▶ [ОТРЫВОК ИЗ ТЕКСТА]:
Анархисты отвергали партийную систему, но затруднялись ответить на вопрос, как народным массам научиться самим управлять своей жизнью. Немногого можно достигнуть одной ненавистью к государству. Нудистские колонии тоже не дали ощутимого результата. Проблема глубже и серьёзнее.
Христиане с интернациональной ориентацией проповедовали мир, братство, сострадание и взаимопомощь. Они занимали антикапиталистическую позицию и рассматривали жизнь личности в интернациональном контексте. В принципе, их идеи соответствовали концепциям интернационального социализма, и поэтому они называли себя христианами-социалистами (например, в Австрии). В то же время на практике они отвергали каждый шаг общественного развития, направленный на достижение цели, которую очи провозглашали своим идеалом. В частности, католическое христианство давно отказалось от революционного (т. е. мятежного) духа раннехристианского движения. Католики соблазняли миллионы своих приверженцев мыслью о необходимости смириться с войной, видеть в ней «перст судьбы», «кару за прегрешения». Войны действительно являются следствием прегрешений, но совершенно иных прегрешений, чем те, которые имеют в виду католики. Для католиков мирная жизнь возможна только на небесах. Католическая церковь призывает смириться со страданием в этом мире и тем самым систематически подрывает способность личности вести активную борьбу за свободу. Она не протестует, когда бомбят соперничающие (православные) церкви, но как только бомбы стали падать на Рим, они стали взывать к богу и культуре. Католицизм формирует структурную беспомощность в народных массах, в результате чего, оказавшись в беде, они обращаются за помощью к богу вместо того, чтобы полагаться на свои силы и чувство уверенности в себе. Католицизм лишает психологическую структуру способности к наслаждению, внушая человеку страх перед наслаждением. Неспособность к наслаждению и страх перед наслаждением служат источником многих садистских проявлений. Немецкие католики благословляют немецкое оружие, а американские католики благословляют американское оружие. Один и тот же бог должен вести к победе двух злейших врагов. Здесь бросается в глаза иррациональная абсурдность ситуации.

▶ [ВОПРОСЫ]:
A. Что, по словам отрывка, тоже не дало ощутимого результата?
B. Отредактируйте часть отрывка, начиная со слов «Анархисты отвергали партийную» и далее до слов «глубже и серьёзнее.»: перепишите ее, заменив «государству» на «власти».

▶ [НАБОР ДАННЫХ]:
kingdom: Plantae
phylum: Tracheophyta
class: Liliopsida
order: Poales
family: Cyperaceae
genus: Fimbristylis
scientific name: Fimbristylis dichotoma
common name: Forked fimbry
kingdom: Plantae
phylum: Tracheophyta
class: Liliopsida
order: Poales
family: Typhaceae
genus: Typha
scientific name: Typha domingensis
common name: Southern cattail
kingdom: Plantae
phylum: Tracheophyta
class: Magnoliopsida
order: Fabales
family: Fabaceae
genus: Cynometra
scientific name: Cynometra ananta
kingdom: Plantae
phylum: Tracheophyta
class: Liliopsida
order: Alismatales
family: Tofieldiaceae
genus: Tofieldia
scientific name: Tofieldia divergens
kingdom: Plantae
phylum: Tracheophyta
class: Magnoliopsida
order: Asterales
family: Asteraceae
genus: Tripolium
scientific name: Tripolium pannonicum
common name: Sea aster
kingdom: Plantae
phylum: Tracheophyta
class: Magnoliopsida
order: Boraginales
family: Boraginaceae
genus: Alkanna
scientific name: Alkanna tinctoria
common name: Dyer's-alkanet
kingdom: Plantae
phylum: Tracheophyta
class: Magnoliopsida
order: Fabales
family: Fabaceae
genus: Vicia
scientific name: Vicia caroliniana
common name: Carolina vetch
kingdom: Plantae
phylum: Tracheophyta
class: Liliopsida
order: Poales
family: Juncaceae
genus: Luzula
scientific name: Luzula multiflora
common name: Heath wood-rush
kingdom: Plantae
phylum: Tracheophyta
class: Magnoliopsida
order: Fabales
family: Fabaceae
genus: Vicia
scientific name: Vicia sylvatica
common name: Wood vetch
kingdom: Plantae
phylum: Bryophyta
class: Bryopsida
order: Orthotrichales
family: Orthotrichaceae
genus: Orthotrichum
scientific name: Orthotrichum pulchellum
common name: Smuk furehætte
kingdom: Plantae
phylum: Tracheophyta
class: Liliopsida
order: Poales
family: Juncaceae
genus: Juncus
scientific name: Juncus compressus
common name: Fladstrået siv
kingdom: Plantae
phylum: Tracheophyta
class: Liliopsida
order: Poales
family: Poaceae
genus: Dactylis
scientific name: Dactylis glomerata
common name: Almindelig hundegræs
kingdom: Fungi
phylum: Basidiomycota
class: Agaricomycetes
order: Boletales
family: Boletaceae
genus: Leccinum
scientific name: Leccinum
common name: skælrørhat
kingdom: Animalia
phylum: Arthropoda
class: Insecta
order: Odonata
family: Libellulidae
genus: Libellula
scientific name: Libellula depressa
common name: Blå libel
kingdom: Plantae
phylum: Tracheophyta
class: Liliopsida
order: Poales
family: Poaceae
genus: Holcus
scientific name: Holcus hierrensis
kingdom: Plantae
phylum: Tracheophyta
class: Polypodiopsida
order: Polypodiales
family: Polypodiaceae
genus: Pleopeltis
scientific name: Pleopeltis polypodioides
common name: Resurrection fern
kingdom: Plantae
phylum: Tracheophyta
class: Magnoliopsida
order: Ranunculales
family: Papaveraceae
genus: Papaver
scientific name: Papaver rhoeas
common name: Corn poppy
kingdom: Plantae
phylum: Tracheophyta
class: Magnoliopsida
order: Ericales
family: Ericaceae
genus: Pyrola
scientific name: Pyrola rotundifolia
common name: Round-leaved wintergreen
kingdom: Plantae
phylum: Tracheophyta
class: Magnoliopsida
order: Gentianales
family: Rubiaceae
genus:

▶ [ОТВЕТЫ ПО ЗАДАНИЯМ]:
A. Нудистские колонии.

B.
Анархисты отвергали партийную систему, но затруднялись ответить на вопрос, как народным массам научиться самим управлять своей жизнью. Немногого можно достигнуть одной ненавистью к власти. Нудистские колонии тоже не дали ощутимого результата. Проблема глубже и серьёзнее.